En aquel tiempo, muchos discípulos de Jesús, al oírlo, dijeron: -«Este modo de hablar es duro, ¿quién puede hacerle caso?» Adivinando Jesús que sus discípulos lo criticaban, les dijo: – «¿Esto os hace vacilar?, ¿y si vierais al Hijo del hombre subir a donde estaba antes? El Espíritu es quien da vida; la carne no sirve de nada. Las palabras que os he dicho son espíritu y vida. Y con todo, algunos de vosotros no creen.» Pues Jesús sabía desde el principio quiénes no creían y quién lo iba a entregar. Y dijo: – «Por eso os he dicho que nadie puede venir a mí, si el Padre no se lo concede.» Desde entonces, muchos discípulos suyos se echaron atrás y no volvieron a ir con él. Entonces Jesús les dijo a los Doce: – «¿También vosotros queréis marcharos?» Simón Pedro le contestó: – «Señor, ¿a quién vamos a acudir? Tú tienes palabras de vida eterna; nosotros creemos y sabemos que tú eres el Santo consagrado por Dios»(San Juan 6, 60-69).
COMENTARIO
Este pasaje del evangelio de hoy es inmediatamente posterior a aquél en que Jesús, en la Sinagoga de Cafarnaúm, dice que el alimento que él dará es mejor que el maná, y asegura que va a darles a comer su propia carne. “En verdad os digo: si no coméis la carne del hijo del hombre y no bebéis su sangre no tenéis vida en vosotros”

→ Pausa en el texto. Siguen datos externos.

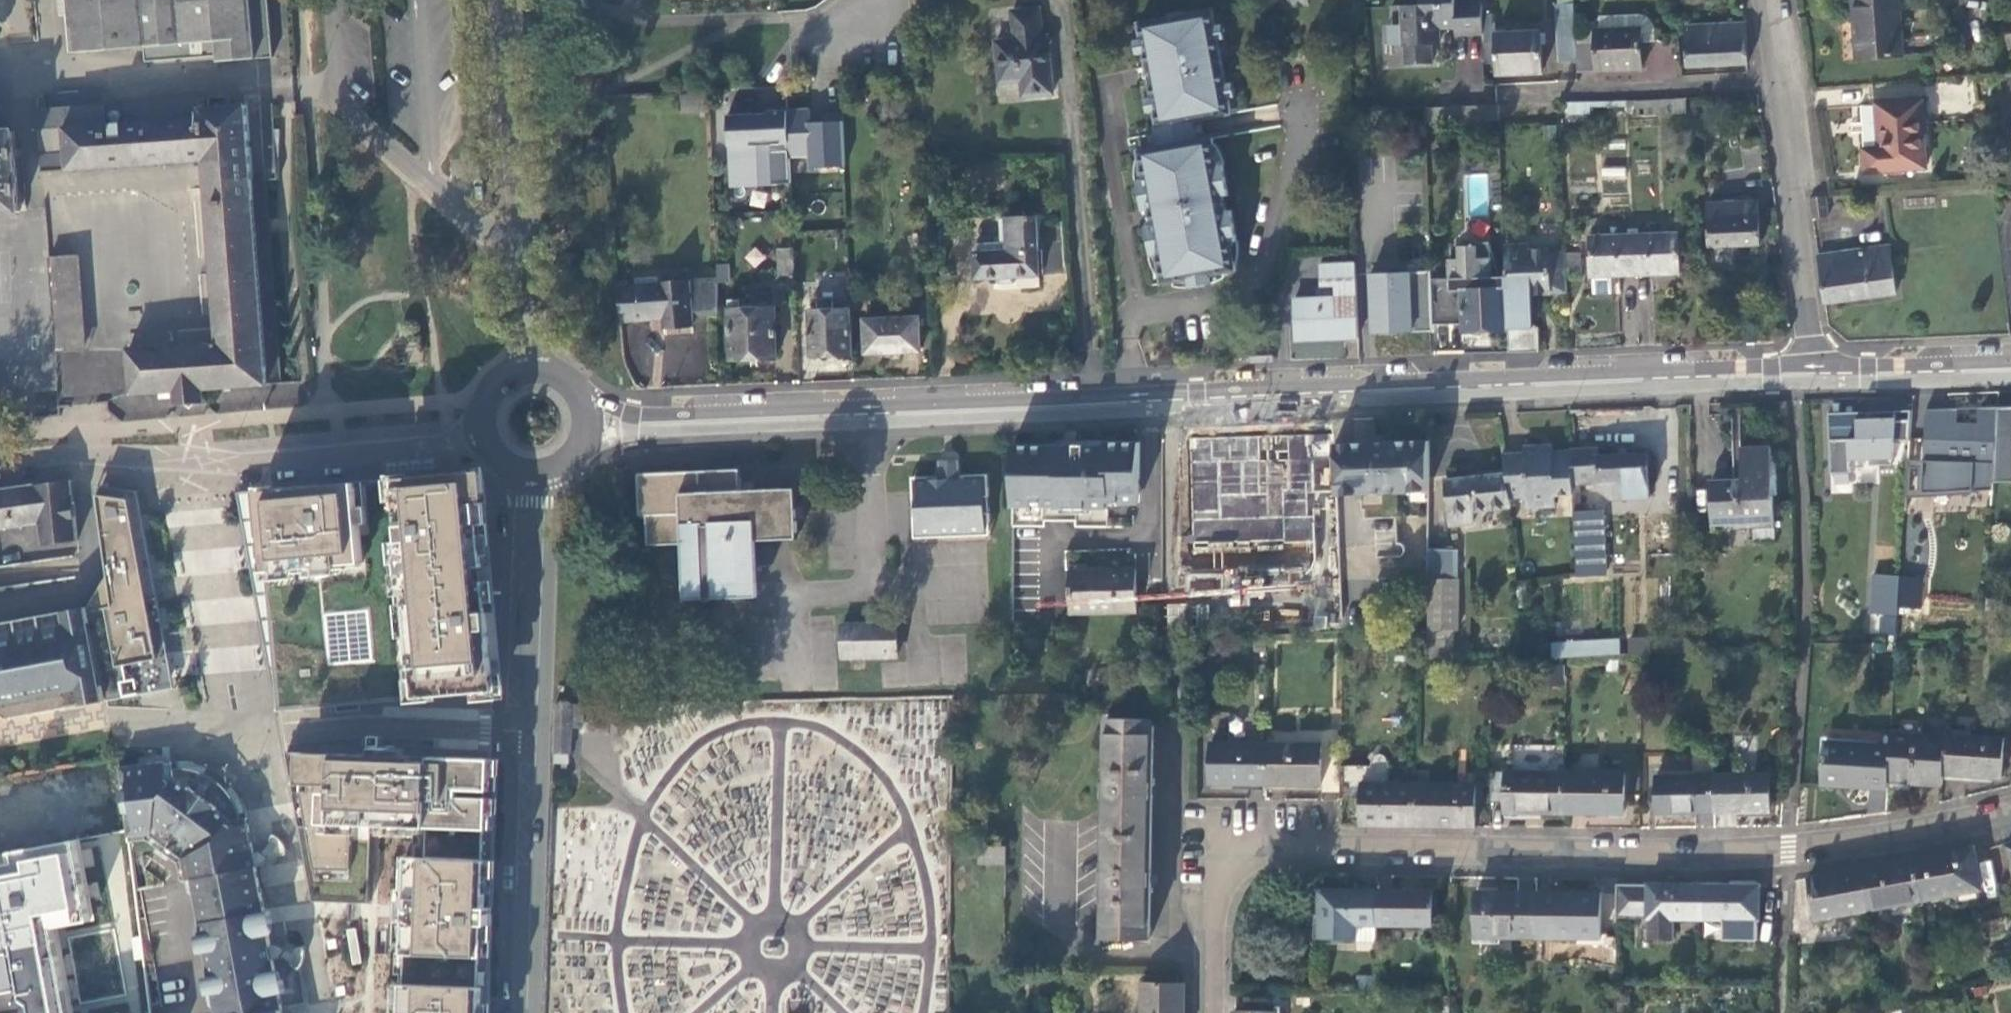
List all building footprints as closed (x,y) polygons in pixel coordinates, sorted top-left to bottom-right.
[(271,58),(267,20),(265,0),(65,0),(65,1),(66,8),(69,41),(70,52),(145,50),(146,64),(190,62),(189,52),(193,45),(199,44),(205,44),(210,52),(215,62),(271,58)] [(1486,33),(1485,0),(1424,0),(1424,3),(1405,3),(1406,24),(1406,43),(1407,43),(1408,61),(1436,60),(1435,42),(1436,42),(1436,26),(1442,26),(1458,25),(1458,34),(1466,34),(1486,33)] [(1860,56),(1908,52),(1905,0),(1856,0),(1857,20),(1860,56)] [(992,9),(1000,101),(1052,97),(1045,5),(992,9)] [(1216,9),(1141,22),(1149,65),(1165,62),(1168,76),(1151,79),(1158,123),(1150,125),(1153,147),(1141,149),(1152,209),(1171,205),(1173,220),(1154,223),(1164,282),(1240,269),(1217,138),(1208,139),(1204,116),(1233,111),(1216,9)] [(1599,68),(1644,66),(1643,38),(1656,37),(1655,22),(1651,16),(1647,14),(1642,11),(1602,12),(1603,27),(1597,27),(1598,45),(1599,68)] [(1564,59),(1580,58),(1579,46),(1577,13),(1562,14),(1564,59)] [(1749,63),(1748,21),(1689,23),(1691,65),(1749,63)] [(1406,43),(1406,24),(1391,24),(1391,44),(1406,43)] [(1543,30),(1499,32),(1500,72),(1523,71),(1545,70),(1543,30)] [(1581,69),(1599,68),(1598,45),(1579,46),(1580,58),(1581,69)] [(1673,47),(1650,46),(1650,76),(1673,76),(1673,47)] [(1150,72),(1151,79),(1168,76),(1165,62),(1149,65),(1150,72)] [(1941,82),(1938,108),(1969,112),(1972,85),(1941,82)] [(199,172),(200,183),(255,179),(249,103),(205,106),(205,94),(103,101),(103,88),(52,93),(52,107),(39,108),(42,171),(53,170),(83,168),(110,167),(140,165),(167,163),(180,163),(191,162),(199,162),(199,172)] [(1687,112),(1686,93),(1637,95),(1638,115),(1687,112)] [(1929,166),(1925,96),(1878,99),(1880,123),(1881,143),(1864,144),(1866,170),(1929,166)] [(1592,112),(1591,97),(1572,98),(1572,113),(1592,112)] [(1429,123),(1503,120),(1502,102),(1428,106),(1429,123)] [(805,169),(844,168),(842,119),(809,121),(809,108),(723,112),(727,187),(789,184),(788,158),(805,158),(805,169)] [(20,216),(20,209),(16,137),(0,138),(0,216),(20,216)] [(1602,194),(1626,194),(1626,167),(1602,166),(1602,194)] [(286,381),(269,178),(255,179),(270,382),(286,381)] [(270,382),(255,179),(200,183),(201,196),(207,280),(212,336),(212,343),(217,389),(270,382)] [(1757,199),(1708,201),(1710,245),(1736,244),(1759,243),(1757,199)] [(1153,215),(1154,223),(1173,220),(1171,205),(1152,209),(1153,215)] [(1039,271),(1035,213),(1004,216),(1006,237),(985,239),(980,245),(982,276),(1012,273),(1039,271)] [(1681,233),(1636,235),(1638,274),(1662,273),(1683,272),(1681,233)] [(1624,275),(1638,274),(1636,235),(1592,237),(1594,276),(1597,276),(1597,294),(1617,293),(1616,275),(1624,275)] [(1549,290),(1570,289),(1569,268),(1569,249),(1568,247),(1552,249),(1551,246),(1530,247),(1530,239),(1508,240),(1509,260),(1510,273),(1511,292),(1512,327),(1514,350),(1544,349),(1543,324),(1532,317),(1531,291),(1549,290)] [(1453,257),(1453,263),(1494,260),(1493,243),(1463,244),(1463,256),(1453,257)] [(1821,303),(1894,298),(1890,245),(1817,251),(1821,303)] [(757,269),(766,254),(753,246),(744,260),(757,269)] [(1583,248),(1569,249),(1569,268),(1584,267),(1583,248)] [(784,275),(799,274),(798,249),(783,249),(784,275)] [(78,256),(52,258),(59,350),(85,348),(83,311),(78,256)] [(1330,336),(1362,335),(1359,278),(1358,259),(1323,261),(1325,296),(1298,297),(1300,338),(1330,336)] [(1485,328),(1512,327),(1511,292),(1510,273),(1495,274),(1494,260),(1453,263),(1454,276),(1450,277),(1452,322),(1457,322),(1457,308),(1466,308),(1467,329),(1485,328)] [(733,264),(722,264),(722,280),(723,281),(733,280),(733,264)] [(1436,277),(1436,275),(1436,269),(1376,271),(1378,317),(1379,331),(1438,328),(1438,323),(1436,277)] [(830,291),(854,290),(854,286),(853,277),(830,278),(830,291)] [(1450,277),(1436,277),(1438,323),(1452,322),(1450,277)] [(696,314),(724,312),(723,281),(722,280),(675,282),(632,284),(632,278),(623,279),(626,319),(671,317),(672,325),(681,325),(697,324),(696,314)] [(835,354),(856,354),(855,304),(846,304),(847,308),(840,309),(840,297),(824,298),(824,310),(815,310),(816,355),(835,354)] [(778,357),(775,308),(742,309),(741,299),(729,300),(732,359),(754,358),(778,357)] [(923,316),(870,318),(872,352),(898,351),(925,350),(923,316)] [(209,390),(217,389),(212,343),(132,347),(136,392),(181,389),(182,397),(187,399),(195,399),(205,398),(209,394),(209,390)] [(1253,349),(1253,360),(1275,359),(1275,349),(1253,349)] [(1992,491),(2000,407),(1926,408),(1924,456),(1907,458),(1904,497),(1992,491)] [(2010,477),(2010,407),(2000,407),(1994,478),(2010,477)] [(1830,412),(1830,439),(1832,473),(1850,471),(1850,459),(1869,459),(1869,465),(1893,464),(1896,410),(1870,411),(1830,412)] [(1333,443),(1333,433),(1190,437),(1194,550),(1316,547),(1315,497),(1335,497),(1333,443)] [(1076,444),(1035,444),(1034,505),(1036,505),(1036,501),(1047,501),(1047,505),(1060,505),(1061,507),(1110,507),(1110,501),(1110,478),(1141,478),(1141,441),(1109,441),(1109,445),(1076,444)] [(1335,497),(1430,495),(1429,441),(1383,442),(1333,443),(1335,497)] [(1512,495),(1514,495),(1529,495),(1530,505),(1559,504),(1559,493),(1578,492),(1578,483),(1578,480),(1577,449),(1556,449),(1556,443),(1542,443),(1528,444),(1528,451),(1506,451),(1505,451),(1508,472),(1512,495)] [(1035,444),(1014,444),(1014,505),(1034,505),(1035,444)] [(1605,444),(1577,445),(1577,449),(1578,480),(1604,479),(1605,486),(1617,496),(1656,494),(1654,451),(1619,452),(1605,453),(1605,444)] [(1713,521),(1774,519),(1772,449),(1750,449),(1736,450),(1737,482),(1712,483),(1713,521)] [(943,459),(943,468),(964,467),(964,458),(953,459),(943,459)] [(504,693),(480,463),(235,489),(273,707),(504,693)] [(917,537),(994,535),(993,513),(990,513),(989,497),(993,496),(992,474),(964,475),(964,467),(943,468),(943,476),(915,477),(916,500),(920,500),(920,515),(916,515),(917,537)] [(744,539),(798,537),(797,489),(742,491),(741,470),(719,471),(701,472),(701,478),(694,479),(695,541),(695,545),(744,544),(744,539)] [(1474,513),(1514,508),(1512,495),(1508,472),(1475,477),(1446,481),(1452,525),(1475,523),(1474,513)] [(1141,501),(1141,478),(1110,478),(1110,501),(1141,501)] [(79,539),(71,479),(54,481),(0,489),(0,526),(41,520),(44,543),(79,539)] [(650,542),(695,541),(694,479),(647,481),(650,542)] [(1586,482),(1578,483),(1578,492),(1579,505),(1586,505),(1586,482)] [(137,489),(92,483),(104,579),(88,603),(104,699),(128,695),(174,685),(137,489)] [(1609,572),(1608,508),(1579,508),(1580,573),(1609,572)] [(1374,528),(1380,549),(1397,544),(1391,523),(1374,528)] [(745,594),(744,544),(695,545),(697,596),(745,594)] [(1140,612),(1139,578),(1139,567),(1108,568),(1090,569),(1090,564),(1072,565),(1074,612),(1130,610),(1130,613),(1140,612)] [(1233,589),(1232,564),(1215,564),(1216,573),(1187,574),(1188,591),(1233,589)] [(1872,612),(1899,614),(1900,607),(1902,575),(1875,573),(1872,612)] [(1923,576),(1902,575),(1900,607),(1920,608),(1923,576)] [(1460,630),(1461,583),(1461,580),(1429,579),(1429,587),(1429,625),(1429,630),(1460,630)] [(1041,585),(1016,585),(1017,665),(1041,665),(1041,585)] [(43,614),(0,621),(0,711),(10,717),(58,708),(67,694),(87,691),(89,686),(89,681),(80,624),(76,620),(55,624),(43,614)] [(899,622),(846,621),(847,655),(899,655),(899,622)] [(1632,637),(1633,652),(1645,652),(1658,651),(1657,636),(1632,637)] [(1554,641),(1554,656),(1569,655),(1622,653),(1621,638),(1554,641)] [(1242,737),(1270,737),(1270,720),(1259,720),(1259,707),(1243,707),(1242,737)] [(1112,717),(1108,937),(1127,937),(1153,938),(1155,826),(1156,797),(1156,786),(1157,718),(1112,717)] [(1947,737),(1892,733),(1891,745),(1888,780),(1910,782),(1910,784),(1921,784),(1943,786),(1944,780),(1944,773),(1947,737)] [(2002,741),(1947,735),(1947,737),(1944,773),(1970,775),(1999,778),(2002,741)] [(1215,777),(1270,777),(1270,737),(1242,737),(1215,736),(1215,777)] [(1323,737),(1270,737),(1270,777),(1323,777),(1323,737)] [(1849,787),(1888,789),(1888,780),(1891,745),(1825,741),(1822,786),(1849,787)] [(288,745),(317,897),(372,899),(375,825),(415,828),(408,1012),(494,1012),(505,746),(288,745)] [(220,1012),(263,1012),(286,1009),(277,961),(259,867),(298,859),(296,851),(289,852),(286,843),(282,837),(276,833),(272,839),(273,840),(267,849),(262,850),(255,851),(248,816),(246,805),(242,798),(237,790),(233,784),(237,777),(224,769),(215,762),(211,767),(204,763),(197,761),(189,759),(174,760),(120,767),(127,831),(128,838),(150,837),(181,863),(184,879),(195,877),(220,1012)] [(1433,764),(1419,763),(1419,777),(1420,820),(1444,821),(1478,822),(1478,779),(1468,779),(1433,778),(1433,764)] [(1468,767),(1468,779),(1478,779),(1478,767),(1468,767)] [(1534,811),(1569,811),(1569,770),(1510,770),(1494,770),(1494,800),(1509,800),(1509,810),(1534,811)] [(1627,770),(1569,770),(1569,811),(1594,811),(1627,811),(1627,770)] [(1689,812),(1717,812),(1716,775),(1661,775),(1661,812),(1689,812)] [(1772,775),(1716,775),(1717,812),(1742,812),(1772,812),(1772,775)] [(1364,776),(1363,820),(1388,820),(1420,820),(1419,777),(1364,776)] [(0,873),(0,1012),(74,1012),(59,929),(95,923),(79,840),(8,852),(11,872),(0,873)] [(1980,890),(1973,847),(1945,851),(1915,856),(1924,900),(1980,890)] [(1870,909),(1924,900),(1915,856),(1886,861),(1861,866),(1870,909)] [(1813,919),(1870,909),(1861,866),(1829,872),(1806,875),(1813,919)] [(1649,884),(1617,884),(1617,918),(1649,918),(1649,940),(1676,940),(1676,918),(1704,919),(1705,884),(1675,883),(1649,882),(1649,884)] [(1736,884),(1705,884),(1704,919),(1759,919),(1759,884),(1736,884)] [(1359,922),(1379,922),(1380,888),(1352,887),(1323,887),(1322,936),(1359,936),(1359,922)] [(1406,888),(1380,888),(1379,922),(1434,922),(1434,888),(1406,888)] [(1476,933),(1538,934),(1538,891),(1505,891),(1476,890),(1476,933)] [(1570,891),(1538,891),(1538,934),(1602,935),(1602,892),(1570,891)] [(1721,922),(1705,922),(1705,937),(1721,938),(1721,922)] [(1359,974),(1358,991),(1375,991),(1376,975),(1359,974)] [(1144,1012),(1187,1012),(1187,1009),(1188,981),(1145,980),(1144,1012)]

El largo párrafo del evangelio de Juan, que consta de 10 versículos del 49 al 59, nos presenta la tensa discusión de Jesús con los presentes, y culmina con: “Yo soy el pan vivo bajado del cielo, el que come de este pan vivirá para siempre.” Los judíos, se dice en este contexto, discutían entre sí horrorizados: ¿”Cómo puede este darnos a comer su carne?
Nos dice Juan, que muchos de sus seguidores le abandonan. Verdaderamente pongámonos en su caso: ¿Quién de nosotros aceptaría como normal esto?; otros de sus discípulos estaban en la duda y Jesús quiere dejarles entrever su divinidad; que se den cuenta de que todo lo que él haga va a ser distinto y maravilloso, como verle ascender al cielo, y volver a donde estaba antes, porque él viene de Dios. “Es el espíritu quien da vida; la carne no sirve de nada.” Es una nueva declaración, como otras veces, de que él es el Mesías, pero después de tanto tiempo, ansiosos en espera, cuando llega no son capaces de reconocerlo. La culpa fue de esa imagen de libertador político, que contaminó y deformó el mensaje de los profetas del antiguo testamento.
Reconocemos algo parecido en lo que nos pasa a los cristianos ya de cierta edad que hemos recibido una imagen de Dios algo deformada por los criterios de lo que debe ser alguien con suma autoridad: padre, pero temible; justo, pero castigador; bondadoso, pero lejano y ha quedado difuminada la gran cualidad de Dios, como insiste en su nuevo documento “Gaudete et exultate” el papa Francisco: la misericordia. Dios es justo por su misericordia, bueno por su misericordia, santo por su misericordia; porque Dios es amor y no puede actuar contra su propia esencia.
Nos interesa especialmente ver cómo las cosas se aclaran con la fe. La confesión de Pedro: “Tú tienes palabras de vida eterna” nos enseña a ver las aparentes incongruencias de nuestras creencias cristianas, no explicables por la razón, con los ojos de la fe sostenidos por la gracia. Las palabras de vida eterna de Jesús aseguran y dan credibilidad a su mensaje aún, cuando parece que la razón lo rechaza. Y los apóstoles confirman su seguimiento y su confianza en Jesús.
Hay en este pasaje evangélico hay una frase muy inquietante: “Nadie puede venir a mí si el padre no se lo concede”. Esta frase confirma lo que se nos ha dicho tantas veces: la fe es un don de Dios. Pero ¿no quiere Dios que todos vayamos a él? ¿No nos creó con ese impulso de “boomerang,” que vuelve a donde ha sido lanzado? ¿Por qué Dios no concede la fe a algunas personas y en cambio fuerza a otras a creer con hechos extraordinarios? ¿Cómo puede dejar a hijos amados en la oscuridad? No puedo comprenderlo. Sé de personas buenas que declaran que no pueden creer, no tienen agresividad contra el cristianismo, pero son incapaces de creer. Quizá Dios quiere que sea nuestra repetida e incesante oración por ellos, la que mueva el corazón de ese padre, que Jesús nos describió como infinitamente misericordioso.